The importance of mothers bonding with their babies is widely accepted, and the importance for fathers as well is now better understood. Fathers, like mothers, have an amazing opportunity to connect with their babies! Bonding is the start of a lifelong relationship between a father and a child. (Note: Most references to fathers will also apply to other parenting partners such as a same-sex parent, adoptive parent, etc.).

Fathers matter greatly in their children’s lives. It can sometimes be hard to remember that when your baby seems to prefer her mother, but fathers are equally important. As a father, to help strengthen your relationship with your baby, try a few of these suggestions in your baby’s first few weeks.

  • If your employer offers paternity leave, take it. The days and weeks right after your child’s birth are important and you want to be there as much as possible. If paternity leave isn’t offered, is taking some vacation an option?
  • If your partner is breastfeeding, fathers can give the baby an occasional or daily bottle so your baby gets used to you feeding him and gets used to the bottle. Perhaps you give a bottle when your baby awakens in the middle of the night.
  • Be a full participant—change diapers, walk her around when she is crying, talk to her, and give baths. This allows your baby to become comfortable with your voice and how you hold her.

Many babies will go through periods of preferring mommy, particularly if mommy is breastfeeding, but don’t be deterred. Continue to hold, talk, soothe, walk and be a part of your baby’s young life. It is a good thing for a baby to get used to your different voice, holding and style.

It may seem challenging to build a relationship with a baby who can’t talk or respond in the way we are used to; however, this is a critical time for relationship building. Try some of the following suggestions for connecting with your baby in his first year.
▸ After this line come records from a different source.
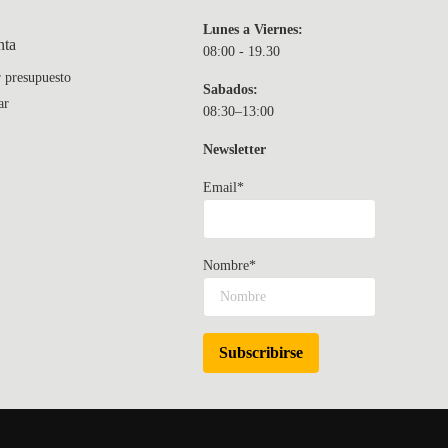
Lunes a Viernes:
nta
08:00 - 19.30
r presupuesto
Sabados:
ar
08:30–13:00
Newsletter
Email*
Nombre*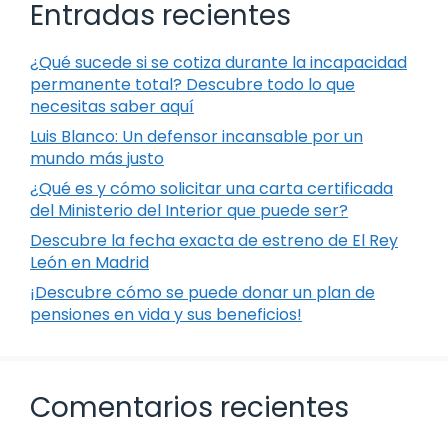
Entradas recientes
¿Qué sucede si se cotiza durante la incapacidad
permanente total? Descubre todo lo que
necesitas saber aquí
Luis Blanco: Un defensor incansable por un
mundo más justo
¿Qué es y cómo solicitar una carta certificada
del Ministerio del Interior que puede ser?
Descubre la fecha exacta de estreno de El Rey
León en Madrid
¡Descubre cómo se puede donar un plan de
pensiones en vida y sus beneficios!
Comentarios recientes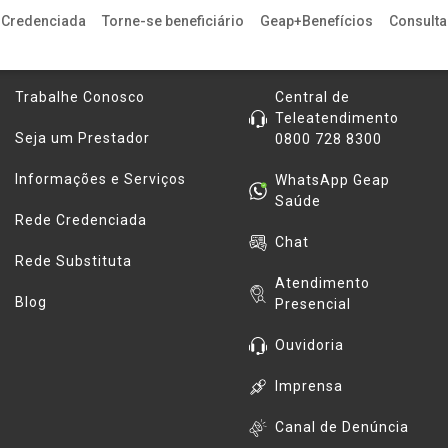
 Credenciada
Torne-se beneficiário
Geap+Benefícios
Consulta 
Informações
Contatos
Trabalhe Conosco
Central de
Teleatendimento
Seja um Prestador
0800 728 8300
Informações e Serviços
WhatsApp Geap
Saúde
Rede Credenciada
Chat
Rede Substituta
Atendimento
Blog
Presencial
Ouvidoria
Imprensa
Canal de Denúncia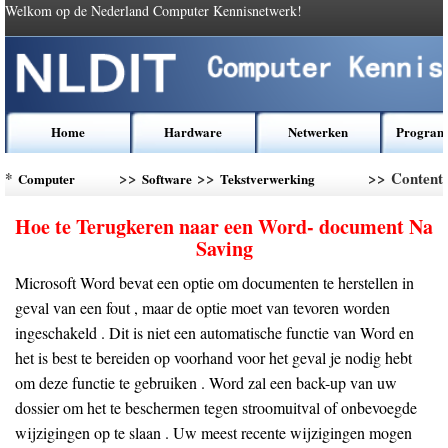
Welkom op de Nederland Computer Kennisnetwerk!
Home
Hardware
Netwerken
Program
*
>>
>>
>> Content
Computer
Software
Tekstverwerking
Kennis
Software
Hoe te Terugkeren naar een Word- document Na
Saving
Microsoft Word bevat een optie om documenten te herstellen in
geval van een fout , maar de optie moet van tevoren worden
ingeschakeld . Dit is niet een automatische functie van Word en
het is best te bereiden op voorhand voor het geval je nodig hebt
om deze functie te gebruiken . Word zal een back-up van uw
dossier om het te beschermen tegen stroomuitval of onbevoegde
wijzigingen op te slaan . Uw meest recente wijzigingen mogen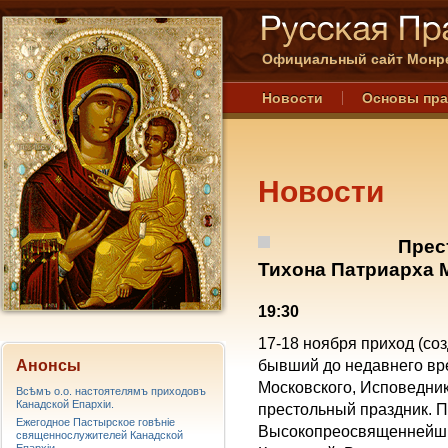
Официальный сайт Монре
Новости
Основы пр
Новости
Прес
Тихона Патриарха 
19:30
17-18 ноября приход (со
Анонсы
бывший до недавнего вр
Московского, Исповедника
Всѣмъ о.о. настоятелямъ приходовъ
Канадской Епархiи.
престольный праздник. П
Ежегодное Пастырское говѣніе
Высокопреосвященнейши
священнослужителей Канадской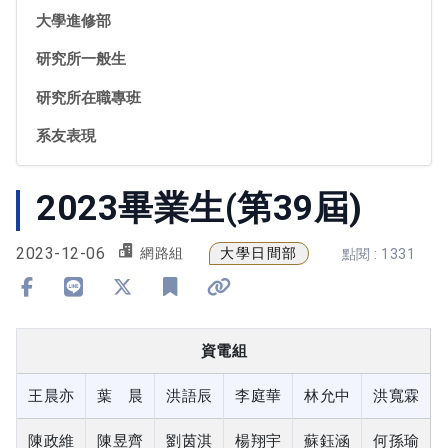
大學進修部
研究所一般生
研究所在職專班
系友表現
2023畢業生(第39屆)
2023-12-06
大學日間部
網路組
點閱 : 1331
分享到 Facebook
分享到 Line
分享到 X
加入書籤
複製連結
資電組
王晨亦
葉 晨
洪語辰
李庭華
林允中
洪寬霖
陳政維
陳昱齊
劉茵淇
楊翔宇
蘇鈺涵
何孫瑜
  • Walk your baby around the house or apartment and point to and name different rooms or objects. Hold your baby in your arms or use a carrier.
  • Sing to your baby or read books.
  • Point to and name his body parts.
  • Tell your baby what is happening. “In a few minutes, I am going to put you down to cook dinner. We are having chili. You’ll like the way it smells.”

More on Fatherhood

References:

Brazelton, T. B. (1992). Touchpoints: The Essential Reference: Your Child’s Emotional and Behavioral Development. Reading, MA: Addison-Wesley.

1 Sears, W & Sears, M. (2003). The Baby Book. New York: Little, Brown and Company.